Les résultats de ces travaux ont donc poussé l’Association américaine du Cœur et le Collège Américain de Cardiologie à modifier leurs recommandations sur l’utilisation de l’aspirine en prévention des maladies cardiovasculaires. D'après eux, les adultes de 70 ans et plus ne souffrant pas de maladies cardiaques ne devraient pas consommer quotidiennement de l’aspirine en prévention, même à faible dose, soit entre 75 et 100 mg. Qui plus est, il est fortement déconseillé aux personnes présentant des risques de saignement de prendre de l’aspirine tous les jours. Et ce, quelque soit leur âge.

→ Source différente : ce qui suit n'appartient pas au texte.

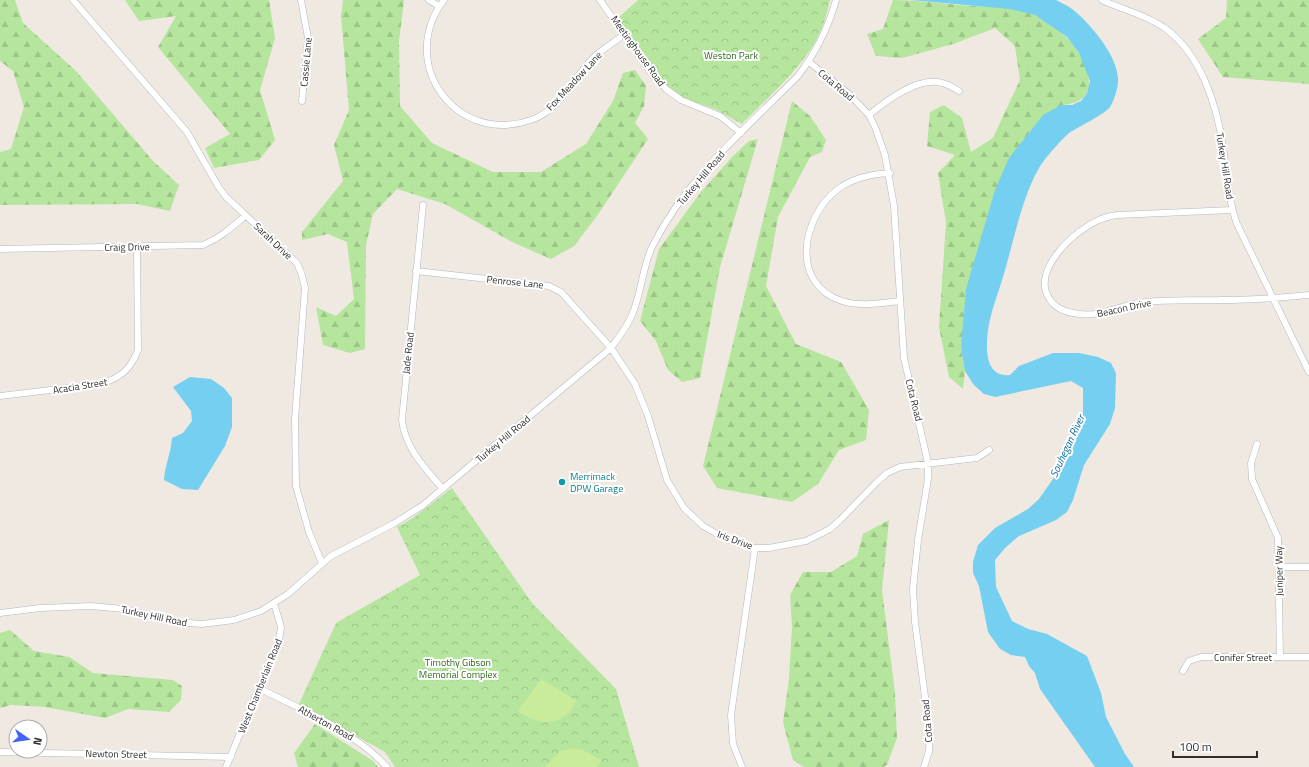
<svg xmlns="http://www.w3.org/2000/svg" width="1309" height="767" viewBox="0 0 1309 767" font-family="'Titillium Web',sans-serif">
	<defs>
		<pattern id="forest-firs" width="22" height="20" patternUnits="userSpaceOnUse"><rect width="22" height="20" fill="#b6e59e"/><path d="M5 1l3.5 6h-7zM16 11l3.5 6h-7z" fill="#9dc588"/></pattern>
		<pattern id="park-crowns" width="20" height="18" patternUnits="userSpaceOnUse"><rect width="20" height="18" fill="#b6e59e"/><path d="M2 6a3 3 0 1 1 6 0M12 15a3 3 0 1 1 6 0" fill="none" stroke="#9dc588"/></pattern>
	</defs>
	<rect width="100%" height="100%" fill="#efe9e1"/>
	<!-- forest -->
	<path fill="url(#forest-firs)" d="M0,0H15L23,23L76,71L153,161L179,185L170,211L137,204L0,205V152L11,149L24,107L13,71L0,61Z
		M125,0H269L275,38L260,90L275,140L259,160L214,168L205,148L230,134L158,47L176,16L139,21Z
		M343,0H404L399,41L400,106L432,143L493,172H541L586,144L613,101L623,73L635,70L646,86L644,106L635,123L648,139L597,216L574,246L551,259L512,242L445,204L397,189L373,214L366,245L365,349L350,353L323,345L316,307L336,316L354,299L347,242L328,234L302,240V232L343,181L334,145L349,110L341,16Z
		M893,0C915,0 938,3 960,5C979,7 1019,6 1035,15C1044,20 1061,32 1067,38C1088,60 1106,103 1061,105L961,347L965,371L963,389L949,377L939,327L946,223L938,173L955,155L927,146L930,112L944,105L962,118L971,152L993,138L1020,80L1015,46L995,28L953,44L902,58L876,56L867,34L883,29Z
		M1227,0H1309V84L1223,77L1198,39L1226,18Z
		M792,101L810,116L826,140L822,152L810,157L778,217L766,286L796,344L841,362L869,410L866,440L839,450L818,484L792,502L717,488L703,466Z
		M758,139L720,267L700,378L682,382L668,370L656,341L640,321L659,249L701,192L732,157L749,141Z
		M889,520L882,590L895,693L897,738L887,765L883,767H804L793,760L783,722L789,679L792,627L790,595L803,572H831L857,556L863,534Z
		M10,630L34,651L69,657L93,673L173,680L182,686L181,700L169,712L128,709L105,718L45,707L11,705L0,708V633Z
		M315,724L373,761L378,767H298L294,753Z"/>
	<!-- park -->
	<path fill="url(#park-crowns)" d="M638,0H830C827,11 825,22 820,32C807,64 766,99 742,124L715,109L683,98L666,87L654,74L618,18Z
		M452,488L532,603L616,689L639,767H395L385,752L299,704L336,623L420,575L397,527L413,518Z"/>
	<!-- pitch -->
	<path fill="#c9ec9a" d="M541,679L577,701C574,705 570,713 565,716C550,727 531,721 518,711Z
		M572,748L583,750L602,760L597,767H545L560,751Z"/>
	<!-- water -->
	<path fill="#75cff0" d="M911,0H1056C1061,3 1067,5 1072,9C1090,23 1119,57 1118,81C1118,88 1114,101 1110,107C1105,114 1078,127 1069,133C1061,140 1045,158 1039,168C1022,197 1013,244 1003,277C996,300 986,323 987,348C987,363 993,377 1010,375L1019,366L1053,353H1079L1098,357L1111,363L1116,373L1115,408L1110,424L1084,465L1073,500L1067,512L1056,520L1019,536L1005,548L995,560L996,587L1012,621L1028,629L1047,634L1087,656L1101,693L1106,717L1125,754L1134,767H1095L1040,689L1035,673L1029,666L1025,657L1011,655L1000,649L988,632L979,586L973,573V562L978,545L995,528L1028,509L1039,499L1053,479L1083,414V388L1071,381L995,397L984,394L973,384L965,371L961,347L966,289L995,190L1009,158L1043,115L1061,105H1072L1081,101L1087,93L1090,81L1079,53L1067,37L1035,15L1010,9Z
		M190,377L211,379L224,388L232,398V427L225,446L198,490L182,489L164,480C165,465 171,453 172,438L183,433L192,421L191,411L173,387Z"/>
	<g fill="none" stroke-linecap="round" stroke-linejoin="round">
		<!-- minor casing -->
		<g stroke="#b4b7c1" stroke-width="7">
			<path id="minor" d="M73,0L187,132L218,186L226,197L297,263L302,275L305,288L295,419L296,486L309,532L322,563
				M301,0L308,38L302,101
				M429,0L439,6
				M444,0C396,63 456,146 531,120C561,110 572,79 593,58C602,49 614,43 624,34
				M600,0L652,74L666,89L681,100L720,116L741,133
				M1102,0C1123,10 1147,15 1166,29C1201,55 1217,105 1223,147C1227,173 1228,199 1237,224L1309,372
				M809,62L849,94L869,115L875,127L885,155L894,206L904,358L928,463V479L918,540L913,589L915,622L930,734L929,751L924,767
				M869,115C886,101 918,76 942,83C948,84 954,88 959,91
				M890,173C871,174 853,178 838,189C802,216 789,284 842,301C860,307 881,303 899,301
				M423,205L402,420C405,448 425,468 443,489
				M1232,210L1117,215C1111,216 1105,217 1099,220C1075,230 1031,270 1049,298C1055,309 1068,313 1080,314C1102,317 1123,304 1145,302C1170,299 1196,301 1221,300C1251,300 1280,298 1309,295
				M0,249L203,245C220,238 231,228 245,216
				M416,271L549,286L561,292L611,348L635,384L648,416L667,480L684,508L703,526L726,539L755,548H769L806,541L830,529L840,520L877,482L887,473L900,467L977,458L989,450
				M0,396L101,384C120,378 131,369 138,350L137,247
				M1257,444L1251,463L1252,479L1278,538L1280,657
				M1279,567H1309
				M0,613L40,608L91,606L124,609L176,622L202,624L234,620L261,611L288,594L331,556L393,524L422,506L611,348C619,337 627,327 632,315C642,292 642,267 653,245C687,178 745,129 797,77C816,53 828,29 836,0
				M1183,671L1189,661L1201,657H1309
				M259,688C303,711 353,730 387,767
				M0,752L231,757
				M226,767L279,640L281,627L274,603
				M742,767L733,744L731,715L755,548"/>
		</g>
		<!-- minor -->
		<use href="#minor" stroke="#fff" stroke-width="6"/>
	</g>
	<!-- markers -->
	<circle fill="#0f9aa8" stroke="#fff" stroke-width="1.5" cx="562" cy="482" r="4"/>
	<g text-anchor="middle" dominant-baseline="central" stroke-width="4" stroke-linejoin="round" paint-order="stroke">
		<!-- street labels -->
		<g font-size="10" fill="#2e2e2e" stroke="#fff">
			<text transform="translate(638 51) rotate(54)">Meetinghouse Road</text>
			<text transform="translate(306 62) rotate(-85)">Cassie Lane</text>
			<text transform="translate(574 81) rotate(-47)">Fox Meadow Lane</text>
			<text transform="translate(836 85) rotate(40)">Cota Road</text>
			<text transform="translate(1225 166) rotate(81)">Turkey Hill Road</text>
			<text transform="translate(701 178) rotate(-50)">Turkey Hill Road</text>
			<text transform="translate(273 241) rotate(43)">Sarah Drive</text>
			<text transform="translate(127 247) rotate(-1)">Craig Drive</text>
			<text transform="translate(515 282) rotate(6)">Penrose Lane</text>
			<text transform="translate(1124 308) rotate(-12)">Beacon Drive</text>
			<text transform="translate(408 353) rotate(-84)">Jade Road</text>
			<text transform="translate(80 386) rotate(-9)">Acacia Street</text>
			<text transform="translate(914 400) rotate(76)">Cota Road</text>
			<text transform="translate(503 439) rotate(-40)">Turkey Hill Road</text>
			<text transform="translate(735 540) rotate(20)">Iris Drive</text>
			<text transform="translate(1279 571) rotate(-91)">Juniper Way</text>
			<text transform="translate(154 616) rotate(12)">Turkey Hill Road</text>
			<text x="1243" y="657">Conifer Street</text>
			<text transform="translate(260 686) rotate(-68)">West Chamberlain Road</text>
			<text transform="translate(927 721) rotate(-95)">Cota Road</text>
			<text transform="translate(326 723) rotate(29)">Atherton Road</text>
			<text transform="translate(116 754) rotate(1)">Newton Street</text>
		</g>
		<!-- park labels -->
		<g font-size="10" fill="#2c6e1b" stroke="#fff">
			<text x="731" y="55">Weston Park</text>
			<text x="458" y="662">Timothy Gibson<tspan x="458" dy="12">Memorial Complex</tspan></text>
		</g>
		<!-- culture labels -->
		<g font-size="10" fill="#0d838f" stroke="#fff" text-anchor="start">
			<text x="570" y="476">Merrimack<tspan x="570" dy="12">DPW Garage</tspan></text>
		</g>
		<!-- water labels -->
		<g font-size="11" font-style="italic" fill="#0d6fa3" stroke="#fff">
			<text transform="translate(1067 446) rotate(-65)">Souhegan River</text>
		</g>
	</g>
	<!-- north arrow -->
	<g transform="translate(28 739) rotate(103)"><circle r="19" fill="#ffffff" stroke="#ababab"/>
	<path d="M0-3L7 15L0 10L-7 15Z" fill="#4264fb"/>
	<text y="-6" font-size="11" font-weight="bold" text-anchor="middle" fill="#2e2e2e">N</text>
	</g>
	<!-- scale -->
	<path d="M1173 751v6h84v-6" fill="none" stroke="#2e2e2e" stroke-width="2"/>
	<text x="1179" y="751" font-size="12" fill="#2e2e2e" stroke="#ffffff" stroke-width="3" paint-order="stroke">100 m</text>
</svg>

En France, “en prévention primaire, en l’absence de diabète, une inhibition plaquettaire au long cours par aspirine seule (75-160 mg/j) est recommandée lorsque le risque cardio-vasculaire est élevé (risque cardio-vasculaire fatal > 5%)”, notent les autorités sanitaires. Et le site spécialisé CardiOnline de conclure : “La place de l’aspirine se réduit de plus en plus, avant de totalement disparaitre, et elle n’a sa place que chez les patients de 40-70 ans à haut risque ischémique et très bas risque hémorragique.”